Post by Steve BoninePost by Doug FreyburgerMaybe 20 years ago I made a couple of scratch recipes of root beer
complete with trips to multiple herbalist stores to find all of the
ingredients. Complete with telling the one herbalist "Yes, this
sassafrass is for a bouquet garnee. I know it is not safe for human
consumption." Complete with spending most of a weekend day in the
botany section of a university library reading to see if I was willing
to consume a sassafrass product that I had made myself.
We used to make sassafras tea from the roots of the tree as a spring
tonic. I'm had not realized that our FDA protectors have decided that
it is dangerous.
Saferol, the active flavor ingredient in sassafrass, was discovered to
be a carcinogen. You may remember that root beer tasted a lot better
when we were kids and then it started tasting fake. That's when they
switched to artificial flavoring that attempts to emulate the saferol
without being cancinogenic.
My day in the botany section was to figure out the relative doses used
on the rats to trigger the cancer. I calculated that I would need to
drink gallons of root beer per day for decades to hit that dosage of
saferol. At that point I concluded that much real root beer would kill
me from diabetes from the sugar long before it would give me cancer.
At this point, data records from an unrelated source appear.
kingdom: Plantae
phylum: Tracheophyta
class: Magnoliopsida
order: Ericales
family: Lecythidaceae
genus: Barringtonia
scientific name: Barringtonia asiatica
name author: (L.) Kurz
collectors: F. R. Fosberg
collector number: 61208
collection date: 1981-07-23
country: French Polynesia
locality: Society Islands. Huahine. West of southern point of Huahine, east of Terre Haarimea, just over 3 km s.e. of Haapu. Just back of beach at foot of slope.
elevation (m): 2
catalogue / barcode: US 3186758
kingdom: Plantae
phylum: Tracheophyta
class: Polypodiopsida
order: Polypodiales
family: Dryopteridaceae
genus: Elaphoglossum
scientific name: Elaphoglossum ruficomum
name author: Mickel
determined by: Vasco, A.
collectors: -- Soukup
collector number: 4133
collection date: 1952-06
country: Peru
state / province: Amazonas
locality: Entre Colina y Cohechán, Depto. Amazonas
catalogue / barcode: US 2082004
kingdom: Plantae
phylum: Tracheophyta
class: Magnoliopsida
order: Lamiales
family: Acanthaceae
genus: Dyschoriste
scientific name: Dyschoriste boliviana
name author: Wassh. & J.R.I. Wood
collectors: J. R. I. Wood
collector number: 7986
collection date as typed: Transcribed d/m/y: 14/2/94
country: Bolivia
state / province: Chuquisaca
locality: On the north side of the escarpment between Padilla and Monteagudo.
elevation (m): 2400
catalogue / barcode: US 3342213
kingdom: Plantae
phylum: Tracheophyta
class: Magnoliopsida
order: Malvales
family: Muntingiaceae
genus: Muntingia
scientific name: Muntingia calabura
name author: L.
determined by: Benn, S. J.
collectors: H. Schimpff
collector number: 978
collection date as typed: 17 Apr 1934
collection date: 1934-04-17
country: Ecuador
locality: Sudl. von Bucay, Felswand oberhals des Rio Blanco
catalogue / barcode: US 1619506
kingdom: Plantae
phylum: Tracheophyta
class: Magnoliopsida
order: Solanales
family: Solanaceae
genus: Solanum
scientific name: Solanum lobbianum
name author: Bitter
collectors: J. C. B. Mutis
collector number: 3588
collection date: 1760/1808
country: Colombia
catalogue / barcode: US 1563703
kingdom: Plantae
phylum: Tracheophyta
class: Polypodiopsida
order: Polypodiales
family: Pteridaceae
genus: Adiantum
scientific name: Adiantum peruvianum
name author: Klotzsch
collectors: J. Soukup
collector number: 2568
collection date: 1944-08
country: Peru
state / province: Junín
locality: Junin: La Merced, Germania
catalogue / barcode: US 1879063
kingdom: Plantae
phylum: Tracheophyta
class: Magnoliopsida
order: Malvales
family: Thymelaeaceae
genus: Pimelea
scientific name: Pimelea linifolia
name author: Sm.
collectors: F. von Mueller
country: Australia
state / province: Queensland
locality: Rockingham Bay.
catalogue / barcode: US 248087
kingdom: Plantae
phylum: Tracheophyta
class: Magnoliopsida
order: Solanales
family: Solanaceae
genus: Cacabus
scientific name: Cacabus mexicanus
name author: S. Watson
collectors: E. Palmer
Clearly no one should accept my conclusion on this. If you're going to
decide to brew something with a carcinogenic ingredient don't take
anybody's word for anything.
Doing it today I would use the wintergreen chemical instead. It is
found in both wintergreen leaves and birch bark. If you've ever had
Birch Beer it's basically a root beer tonic with either birch bark or
wintergreen in the place of sassafrass. Brewing with ingredients that
are not carcinogenic is a pretty good idea!